=== Task statement ===
Please rewrite the entries below with every "point_idx" replaced by "point_id", leaving all other text untouched.

>> Begin Materials provided

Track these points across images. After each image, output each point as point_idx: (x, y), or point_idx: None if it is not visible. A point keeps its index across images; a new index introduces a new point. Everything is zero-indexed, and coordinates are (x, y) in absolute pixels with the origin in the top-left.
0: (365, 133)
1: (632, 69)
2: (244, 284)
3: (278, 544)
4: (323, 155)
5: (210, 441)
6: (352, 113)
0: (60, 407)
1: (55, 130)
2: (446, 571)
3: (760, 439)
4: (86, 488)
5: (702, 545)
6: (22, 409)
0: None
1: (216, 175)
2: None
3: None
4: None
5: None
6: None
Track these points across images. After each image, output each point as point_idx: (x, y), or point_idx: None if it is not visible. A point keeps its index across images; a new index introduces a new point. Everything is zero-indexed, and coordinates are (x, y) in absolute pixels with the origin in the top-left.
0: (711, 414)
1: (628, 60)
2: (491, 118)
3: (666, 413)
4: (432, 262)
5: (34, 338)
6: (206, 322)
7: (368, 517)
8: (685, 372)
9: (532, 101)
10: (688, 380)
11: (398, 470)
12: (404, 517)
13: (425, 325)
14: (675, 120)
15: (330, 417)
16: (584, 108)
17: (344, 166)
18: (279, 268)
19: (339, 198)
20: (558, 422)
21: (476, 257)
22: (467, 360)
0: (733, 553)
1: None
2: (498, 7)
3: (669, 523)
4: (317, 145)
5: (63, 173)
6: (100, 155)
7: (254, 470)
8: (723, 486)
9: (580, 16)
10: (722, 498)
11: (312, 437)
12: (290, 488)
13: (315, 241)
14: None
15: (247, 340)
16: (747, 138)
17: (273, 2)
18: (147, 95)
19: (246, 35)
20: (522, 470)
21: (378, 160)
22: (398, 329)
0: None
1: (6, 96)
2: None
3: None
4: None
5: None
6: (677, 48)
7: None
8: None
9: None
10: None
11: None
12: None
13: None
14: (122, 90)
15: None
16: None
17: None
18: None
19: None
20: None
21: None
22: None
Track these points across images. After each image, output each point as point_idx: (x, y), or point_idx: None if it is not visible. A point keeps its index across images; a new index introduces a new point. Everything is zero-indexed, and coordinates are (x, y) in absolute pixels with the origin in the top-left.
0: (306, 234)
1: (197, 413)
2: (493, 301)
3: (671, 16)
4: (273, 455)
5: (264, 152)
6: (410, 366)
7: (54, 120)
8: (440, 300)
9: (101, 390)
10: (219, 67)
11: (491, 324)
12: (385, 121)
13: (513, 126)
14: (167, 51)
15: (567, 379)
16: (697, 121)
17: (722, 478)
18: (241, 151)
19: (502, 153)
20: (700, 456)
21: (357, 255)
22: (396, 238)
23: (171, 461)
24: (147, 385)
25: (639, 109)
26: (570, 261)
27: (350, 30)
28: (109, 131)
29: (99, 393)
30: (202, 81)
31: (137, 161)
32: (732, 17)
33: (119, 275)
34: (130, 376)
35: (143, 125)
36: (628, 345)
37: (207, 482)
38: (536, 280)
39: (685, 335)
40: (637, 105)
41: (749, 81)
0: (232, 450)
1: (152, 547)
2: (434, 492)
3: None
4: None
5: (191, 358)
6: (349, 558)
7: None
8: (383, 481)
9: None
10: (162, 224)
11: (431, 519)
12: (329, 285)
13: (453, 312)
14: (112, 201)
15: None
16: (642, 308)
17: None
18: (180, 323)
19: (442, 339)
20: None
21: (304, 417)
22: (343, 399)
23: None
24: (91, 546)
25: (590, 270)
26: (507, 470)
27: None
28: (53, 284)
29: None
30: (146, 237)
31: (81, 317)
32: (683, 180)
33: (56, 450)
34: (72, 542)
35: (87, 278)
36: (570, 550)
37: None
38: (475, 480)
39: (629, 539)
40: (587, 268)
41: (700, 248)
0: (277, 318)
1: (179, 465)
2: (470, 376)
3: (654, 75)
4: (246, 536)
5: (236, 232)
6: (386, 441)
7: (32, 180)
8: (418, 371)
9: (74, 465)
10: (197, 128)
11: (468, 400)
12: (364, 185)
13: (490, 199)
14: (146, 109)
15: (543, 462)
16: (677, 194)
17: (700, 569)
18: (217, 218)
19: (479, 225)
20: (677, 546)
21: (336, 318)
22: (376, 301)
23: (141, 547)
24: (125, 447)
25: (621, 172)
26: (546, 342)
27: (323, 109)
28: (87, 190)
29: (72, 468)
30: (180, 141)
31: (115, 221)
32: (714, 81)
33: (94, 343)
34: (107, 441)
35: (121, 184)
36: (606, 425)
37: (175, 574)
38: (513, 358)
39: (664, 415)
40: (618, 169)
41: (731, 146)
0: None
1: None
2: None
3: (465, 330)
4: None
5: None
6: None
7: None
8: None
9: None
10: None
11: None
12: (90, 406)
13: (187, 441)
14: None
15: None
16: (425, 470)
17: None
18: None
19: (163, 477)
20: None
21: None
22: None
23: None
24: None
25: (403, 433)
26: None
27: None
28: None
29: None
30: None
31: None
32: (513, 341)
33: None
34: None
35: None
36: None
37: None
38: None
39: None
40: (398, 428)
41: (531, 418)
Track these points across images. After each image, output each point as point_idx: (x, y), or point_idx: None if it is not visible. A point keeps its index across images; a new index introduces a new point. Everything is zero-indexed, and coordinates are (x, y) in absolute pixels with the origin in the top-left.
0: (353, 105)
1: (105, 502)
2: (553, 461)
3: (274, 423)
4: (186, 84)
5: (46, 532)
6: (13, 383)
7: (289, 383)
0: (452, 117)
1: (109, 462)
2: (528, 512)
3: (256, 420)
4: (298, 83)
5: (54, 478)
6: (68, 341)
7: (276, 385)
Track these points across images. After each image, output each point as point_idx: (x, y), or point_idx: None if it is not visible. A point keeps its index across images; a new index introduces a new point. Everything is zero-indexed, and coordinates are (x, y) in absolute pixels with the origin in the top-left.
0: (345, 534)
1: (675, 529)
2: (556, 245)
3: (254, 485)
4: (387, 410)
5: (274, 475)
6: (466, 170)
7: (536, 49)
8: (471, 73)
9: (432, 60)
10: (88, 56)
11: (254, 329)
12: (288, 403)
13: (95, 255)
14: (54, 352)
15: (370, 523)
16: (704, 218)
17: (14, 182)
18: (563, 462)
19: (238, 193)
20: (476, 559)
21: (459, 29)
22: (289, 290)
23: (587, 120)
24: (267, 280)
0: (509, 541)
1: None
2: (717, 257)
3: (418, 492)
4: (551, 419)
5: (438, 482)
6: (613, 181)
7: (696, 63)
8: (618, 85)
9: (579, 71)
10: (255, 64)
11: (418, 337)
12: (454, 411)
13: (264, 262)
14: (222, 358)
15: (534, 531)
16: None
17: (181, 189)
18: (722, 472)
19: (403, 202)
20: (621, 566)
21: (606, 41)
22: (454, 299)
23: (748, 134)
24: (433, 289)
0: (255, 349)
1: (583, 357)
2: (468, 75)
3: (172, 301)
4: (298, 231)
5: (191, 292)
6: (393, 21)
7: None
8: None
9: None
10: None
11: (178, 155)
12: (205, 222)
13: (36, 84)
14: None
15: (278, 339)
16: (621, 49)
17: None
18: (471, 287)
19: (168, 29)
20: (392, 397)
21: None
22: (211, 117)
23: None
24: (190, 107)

>> End Materials provided

=== Task result ===
Track these points across images. After each image, output each point as point_id: (x, y), or point_id: None if it is not visible. A point keeps its index across images; a new index introduces a new point. Everything is zero-indexed, and coordinates are (x, y) in absolute pixels with the origin in the top-left.
0: (365, 133)
1: (632, 69)
2: (244, 284)
3: (278, 544)
4: (323, 155)
5: (210, 441)
6: (352, 113)
0: (60, 407)
1: (55, 130)
2: (446, 571)
3: (760, 439)
4: (86, 488)
5: (702, 545)
6: (22, 409)
0: None
1: (216, 175)
2: None
3: None
4: None
5: None
6: None
Track these points across images. After each image, output each point as point_id: (x, y), or point_id: None if it is not visible. A point keeps its index across images; a new index introduces a new point. Everything is zero-indexed, and coordinates are (x, y) in absolute pixels with the origin in the top-left.
0: (711, 414)
1: (628, 60)
2: (491, 118)
3: (666, 413)
4: (432, 262)
5: (34, 338)
6: (206, 322)
7: (368, 517)
8: (685, 372)
9: (532, 101)
10: (688, 380)
11: (398, 470)
12: (404, 517)
13: (425, 325)
14: (675, 120)
15: (330, 417)
16: (584, 108)
17: (344, 166)
18: (279, 268)
19: (339, 198)
20: (558, 422)
21: (476, 257)
22: (467, 360)
0: (733, 553)
1: None
2: (498, 7)
3: (669, 523)
4: (317, 145)
5: (63, 173)
6: (100, 155)
7: (254, 470)
8: (723, 486)
9: (580, 16)
10: (722, 498)
11: (312, 437)
12: (290, 488)
13: (315, 241)
14: None
15: (247, 340)
16: (747, 138)
17: (273, 2)
18: (147, 95)
19: (246, 35)
20: (522, 470)
21: (378, 160)
22: (398, 329)
0: None
1: (6, 96)
2: None
3: None
4: None
5: None
6: (677, 48)
7: None
8: None
9: None
10: None
11: None
12: None
13: None
14: (122, 90)
15: None
16: None
17: None
18: None
19: None
20: None
21: None
22: None
Track these points across images. After each image, output each point as point_id: (x, y), or point_id: None if it is not visible. A point keeps its index across images; a new index introduces a new point. Everything is zero-indexed, and coordinates are (x, y) in absolute pixels with the origin in the top-left.
0: (306, 234)
1: (197, 413)
2: (493, 301)
3: (671, 16)
4: (273, 455)
5: (264, 152)
6: (410, 366)
7: (54, 120)
8: (440, 300)
9: (101, 390)
10: (219, 67)
11: (491, 324)
12: (385, 121)
13: (513, 126)
14: (167, 51)
15: (567, 379)
16: (697, 121)
17: (722, 478)
18: (241, 151)
19: (502, 153)
20: (700, 456)
21: (357, 255)
22: (396, 238)
23: (171, 461)
24: (147, 385)
25: (639, 109)
26: (570, 261)
27: (350, 30)
28: (109, 131)
29: (99, 393)
30: (202, 81)
31: (137, 161)
32: (732, 17)
33: (119, 275)
34: (130, 376)
35: (143, 125)
36: (628, 345)
37: (207, 482)
38: (536, 280)
39: (685, 335)
40: (637, 105)
41: (749, 81)
0: (232, 450)
1: (152, 547)
2: (434, 492)
3: None
4: None
5: (191, 358)
6: (349, 558)
7: None
8: (383, 481)
9: None
10: (162, 224)
11: (431, 519)
12: (329, 285)
13: (453, 312)
14: (112, 201)
15: None
16: (642, 308)
17: None
18: (180, 323)
19: (442, 339)
20: None
21: (304, 417)
22: (343, 399)
23: None
24: (91, 546)
25: (590, 270)
26: (507, 470)
27: None
28: (53, 284)
29: None
30: (146, 237)
31: (81, 317)
32: (683, 180)
33: (56, 450)
34: (72, 542)
35: (87, 278)
36: (570, 550)
37: None
38: (475, 480)
39: (629, 539)
40: (587, 268)
41: (700, 248)
0: (277, 318)
1: (179, 465)
2: (470, 376)
3: (654, 75)
4: (246, 536)
5: (236, 232)
6: (386, 441)
7: (32, 180)
8: (418, 371)
9: (74, 465)
10: (197, 128)
11: (468, 400)
12: (364, 185)
13: (490, 199)
14: (146, 109)
15: (543, 462)
16: (677, 194)
17: (700, 569)
18: (217, 218)
19: (479, 225)
20: (677, 546)
21: (336, 318)
22: (376, 301)
23: (141, 547)
24: (125, 447)
25: (621, 172)
26: (546, 342)
27: (323, 109)
28: (87, 190)
29: (72, 468)
30: (180, 141)
31: (115, 221)
32: (714, 81)
33: (94, 343)
34: (107, 441)
35: (121, 184)
36: (606, 425)
37: (175, 574)
38: (513, 358)
39: (664, 415)
40: (618, 169)
41: (731, 146)
0: None
1: None
2: None
3: (465, 330)
4: None
5: None
6: None
7: None
8: None
9: None
10: None
11: None
12: (90, 406)
13: (187, 441)
14: None
15: None
16: (425, 470)
17: None
18: None
19: (163, 477)
20: None
21: None
22: None
23: None
24: None
25: (403, 433)
26: None
27: None
28: None
29: None
30: None
31: None
32: (513, 341)
33: None
34: None
35: None
36: None
37: None
38: None
39: None
40: (398, 428)
41: (531, 418)
Track these points across images. After each image, output each point as point_id: (x, y), or point_id: None if it is not visible. A point keeps its index across images; a new index introduces a new point. Everything is zero-indexed, and coordinates are (x, y) in absolute pixels with the origin in the top-left.
0: (353, 105)
1: (105, 502)
2: (553, 461)
3: (274, 423)
4: (186, 84)
5: (46, 532)
6: (13, 383)
7: (289, 383)
0: (452, 117)
1: (109, 462)
2: (528, 512)
3: (256, 420)
4: (298, 83)
5: (54, 478)
6: (68, 341)
7: (276, 385)
Track these points across images. After each image, output each point as point_id: (x, y), or point_id: None if it is not visible. A point keeps its index across images; a new index introduces a new point. Everything is zero-indexed, and coordinates are (x, y) in absolute pixels with the origin in the top-left.
0: (345, 534)
1: (675, 529)
2: (556, 245)
3: (254, 485)
4: (387, 410)
5: (274, 475)
6: (466, 170)
7: (536, 49)
8: (471, 73)
9: (432, 60)
10: (88, 56)
11: (254, 329)
12: (288, 403)
13: (95, 255)
14: (54, 352)
15: (370, 523)
16: (704, 218)
17: (14, 182)
18: (563, 462)
19: (238, 193)
20: (476, 559)
21: (459, 29)
22: (289, 290)
23: (587, 120)
24: (267, 280)
0: (509, 541)
1: None
2: (717, 257)
3: (418, 492)
4: (551, 419)
5: (438, 482)
6: (613, 181)
7: (696, 63)
8: (618, 85)
9: (579, 71)
10: (255, 64)
11: (418, 337)
12: (454, 411)
13: (264, 262)
14: (222, 358)
15: (534, 531)
16: None
17: (181, 189)
18: (722, 472)
19: (403, 202)
20: (621, 566)
21: (606, 41)
22: (454, 299)
23: (748, 134)
24: (433, 289)
0: (255, 349)
1: (583, 357)
2: (468, 75)
3: (172, 301)
4: (298, 231)
5: (191, 292)
6: (393, 21)
7: None
8: None
9: None
10: None
11: (178, 155)
12: (205, 222)
13: (36, 84)
14: None
15: (278, 339)
16: (621, 49)
17: None
18: (471, 287)
19: (168, 29)
20: (392, 397)
21: None
22: (211, 117)
23: None
24: (190, 107)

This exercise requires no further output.